| --- |
| layout: doc_page |
| --- |
| <!-- |
| Licensed to the Apache Software Foundation (ASF) under one |
| or more contributor license agreements. See the NOTICE file |
| distributed with this work for additional information |
| regarding copyright ownership. The ASF licenses this file |
| to you under the Apache License, Version 2.0 (the |
| "License"); you may not use this file except in compliance |
| with the License. You may obtain a copy of the License at |
| |
| http://www.apache.org/licenses/LICENSE-2.0 |
| |
| Unless required by applicable law or agreed to in writing, |
| software distributed under the License is distributed on an |
| "AS IS" BASIS, WITHOUT WARRANTIES OR CONDITIONS OF ANY |
| KIND, either express or implied.

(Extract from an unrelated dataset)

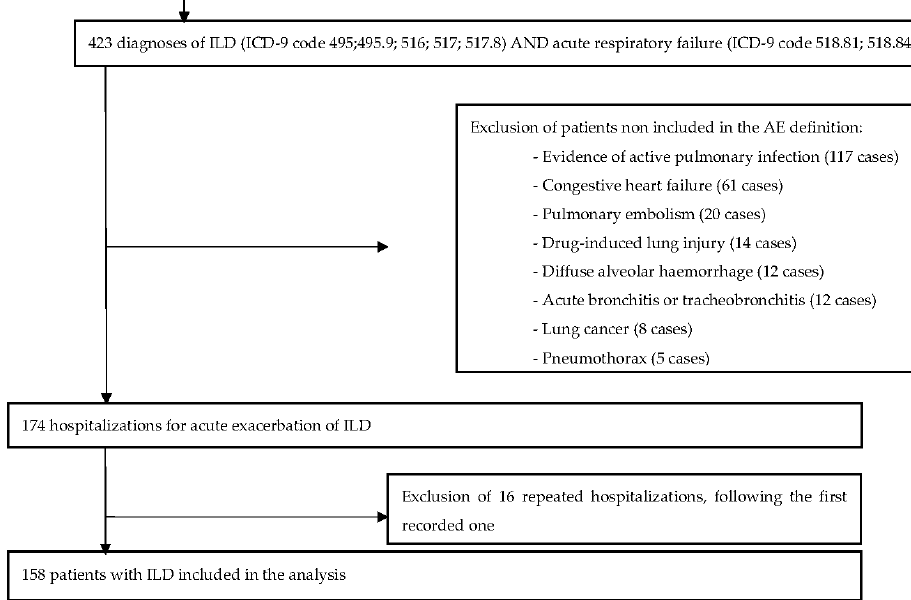
Figure 1. Flowchart of the study.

See the License for the |
| specific language governing permissions and limitations |
| under the License. |
| --> |
| # Hyper Log Log Sketch Java Example |
| |
| import java.io.FileInputStream; |
| import java.io.FileOutputStream; |
| import org.apache.datasketches.memory.Memory; |
| import org.apache.datasketches.hll.HllSketch; |
| import org.apache.datasketches.hll.TgtHllType; |
| import org.apache.datasketches.hll.Union; |
| |
| // simplified file operations and no error handling for clarity |
| public class HllExample { |
| |
| public static void main(String[] args) throws Exception { |
| final int lgK = 10; |
| |
| // this section generates two sketches with some overlap and serializes them into files |
| { |
| // 100000 unique keys |
| HllSketch sketch1 = new HllSketch(lgK); |
| for (int key = 0; key < 100000; key++) sketch1.update(key); |
| FileOutputStream out1 = new FileOutputStream("HllSketch1.bin"); |
| out1.write(sketch1.toCompactByteArray()); |
| out1.close(); |
| |
| // 100000 unique keys |
| HllSketch sketch2 = new HllSketch(lgK); |
| for (int key = 50000; key < 150000; key++) sketch2.update(key); |
| FileOutputStream out2 = new FileOutputStream("HllSketch2.bin"); |
| out2.write(sketch2.toCompactByteArray()); |
| out2.close(); |
| } |
| |
| // this section deserializes the sketches, produces union and prints the results |
| { |
| FileInputStream in1 = new FileInputStream("HllSketch1.bin"); |
| byte[] bytes1 = new byte[in1.available()]; |
| in1.read(bytes1); |
| in1.close(); |
| HllSketch sketch1 = HllSketch.heapify(Memory.wrap(bytes1)); |
| |
| FileInputStream in2 = new FileInputStream("HllSketch2.bin"); |
| byte[] bytes2 = new byte[in2.available()]; |
| in2.read(bytes2); |
| in2.close(); |
| HllSketch sketch2 = HllSketch.heapify(Memory.wrap(bytes2)); |
| |
| Union union = new Union(lgK); |
| union.update(sketch1); |
| union.update(sketch2); |
| HllSketch unionResult = union.getResult(TgtHllType.HLL_4); |
| |
| // debug summary of the union result sketch |
| System.out.println(unionResult.toString()); |
| |
| System.out.println("Union unique count estimate: " + unionResult.getEstimate()); |
| System.out.println("Union unique count lower bound 95% confidence: " + unionResult.getLowerBound(2)); |
| System.out.println("Union unique count upper bound 95% confidence: " + unionResult.getUpperBound(2)); |
| } |
| } |
| } |
| |
| Output: |
| ### HLL SKETCH SUMMARY: |
| Log Config K : 10 |
| Hll Target : HLL_4 |
| Current Mode : HLL |
| LB : 146594.82219597755 |
| Estimate : 151359.15391734682 |
| UB : 156443.56994041015 |
| OutOfOrder Flag: true |
| CurMin : 5 |
| NumAtCurMin : 12 |
| HipAccum : 146853.05495683785 |
| |
| Union unique count estimate: 151359.15391734682 |
| Union unique count lower bound 95% confidence: 142121.27128389373 |
| Union unique count upper bound 95% confidence: 161881.44803994312 |